▸ **EXERCISE INSTRUCTIONS**
Between the line containing "своим голосом." and the line containing "Некоторые единицы контента" lies a run of lines; give that run again exactly, with both of those lines, and nothing else from the entries below.

▸ **RECORDS**
────────

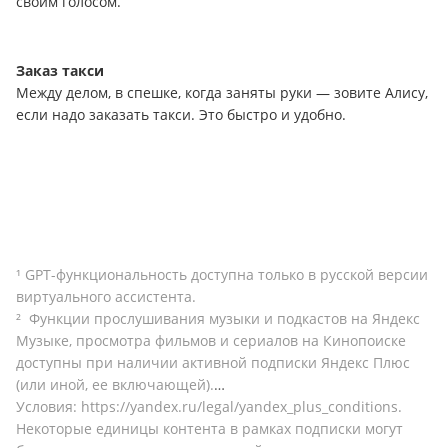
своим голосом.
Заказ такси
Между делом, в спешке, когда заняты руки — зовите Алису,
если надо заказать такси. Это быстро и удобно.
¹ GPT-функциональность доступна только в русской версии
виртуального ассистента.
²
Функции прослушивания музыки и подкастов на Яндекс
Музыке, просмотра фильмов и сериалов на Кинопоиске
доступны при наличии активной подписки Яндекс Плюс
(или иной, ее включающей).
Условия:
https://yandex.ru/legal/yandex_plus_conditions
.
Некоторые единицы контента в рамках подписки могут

────────

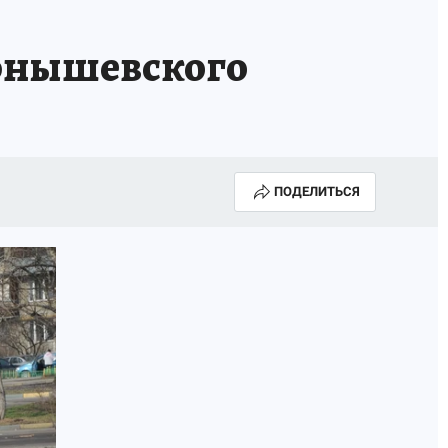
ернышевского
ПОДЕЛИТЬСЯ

────────

▸ **PROBLEM SOLUTION**
своим голосом.
Заказ такси
Между делом, в спешке, когда заняты руки — зовите Алису,
если надо заказать такси. Это быстро и удобно.
¹ GPT-функциональность доступна только в русской версии
виртуального ассистента.
²
Функции прослушивания музыки и подкастов на Яндекс
Музыке, просмотра фильмов и сериалов на Кинопоиске
доступны при наличии активной подписки Яндекс Плюс
(или иной, ее включающей).
Условия:
https://yandex.ru/legal/yandex_plus_conditions
.
Некоторые единицы контента в рамках подписки могут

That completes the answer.